## Images with keypoint coordinates
=== Section Start ===

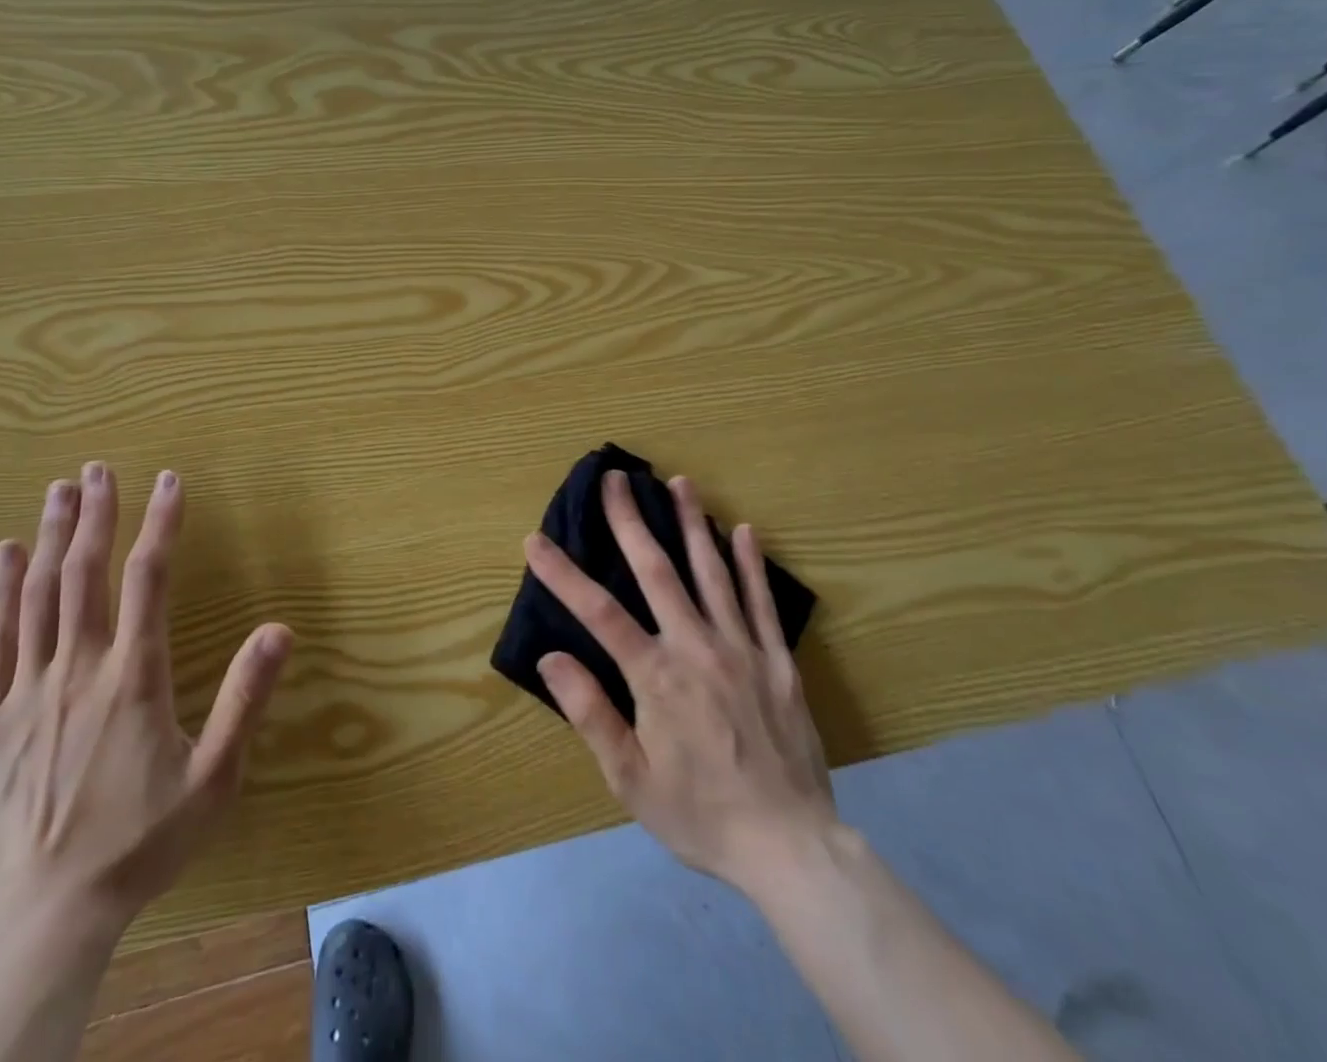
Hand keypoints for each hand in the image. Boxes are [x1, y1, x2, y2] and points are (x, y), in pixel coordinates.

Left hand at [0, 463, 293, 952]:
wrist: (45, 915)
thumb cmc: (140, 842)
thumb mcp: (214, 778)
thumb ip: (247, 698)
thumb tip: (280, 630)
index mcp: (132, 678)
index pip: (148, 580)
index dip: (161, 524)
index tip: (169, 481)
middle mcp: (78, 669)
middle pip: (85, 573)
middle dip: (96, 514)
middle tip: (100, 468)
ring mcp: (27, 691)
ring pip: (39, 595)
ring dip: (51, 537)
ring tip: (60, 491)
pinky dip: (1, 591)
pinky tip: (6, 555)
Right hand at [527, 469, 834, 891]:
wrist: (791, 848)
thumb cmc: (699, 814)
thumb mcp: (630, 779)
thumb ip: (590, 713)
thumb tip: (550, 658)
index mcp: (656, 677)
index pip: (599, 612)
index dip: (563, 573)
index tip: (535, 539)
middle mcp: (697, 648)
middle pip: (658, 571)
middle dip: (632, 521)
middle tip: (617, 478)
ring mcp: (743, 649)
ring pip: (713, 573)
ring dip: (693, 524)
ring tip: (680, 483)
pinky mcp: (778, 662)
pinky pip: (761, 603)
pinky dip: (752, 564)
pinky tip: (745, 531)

=== Section End ===

## ABOUT THIS EXERCISE
Starting at the line with "ring mcp: (27, 691)", copy every line down to the last one above, exactly as written and with nothing else.

## RESULT OF THIS TASK
ring mcp: (27, 691)
ring pip: (39, 595)
ring dip: (51, 537)
ring tip: (60, 491)
pinky dip: (1, 591)
pinky tip: (6, 555)
Right hand at [527, 469, 834, 891]:
wrist: (791, 848)
thumb cmc: (699, 814)
thumb mcp: (630, 779)
thumb ip: (590, 713)
thumb tip: (550, 658)
index mcp: (656, 677)
index pip: (599, 612)
index dip: (563, 573)
index tip: (535, 539)
middle mcp: (697, 648)
middle pip: (658, 571)
middle dip: (632, 521)
middle tip: (617, 478)
ring mcp: (743, 649)
ring pip: (713, 573)
ring dip: (693, 524)
ring tip: (680, 483)
pinky mcp: (778, 662)
pinky pip: (761, 603)
pinky dip: (752, 564)
pinky tip: (745, 531)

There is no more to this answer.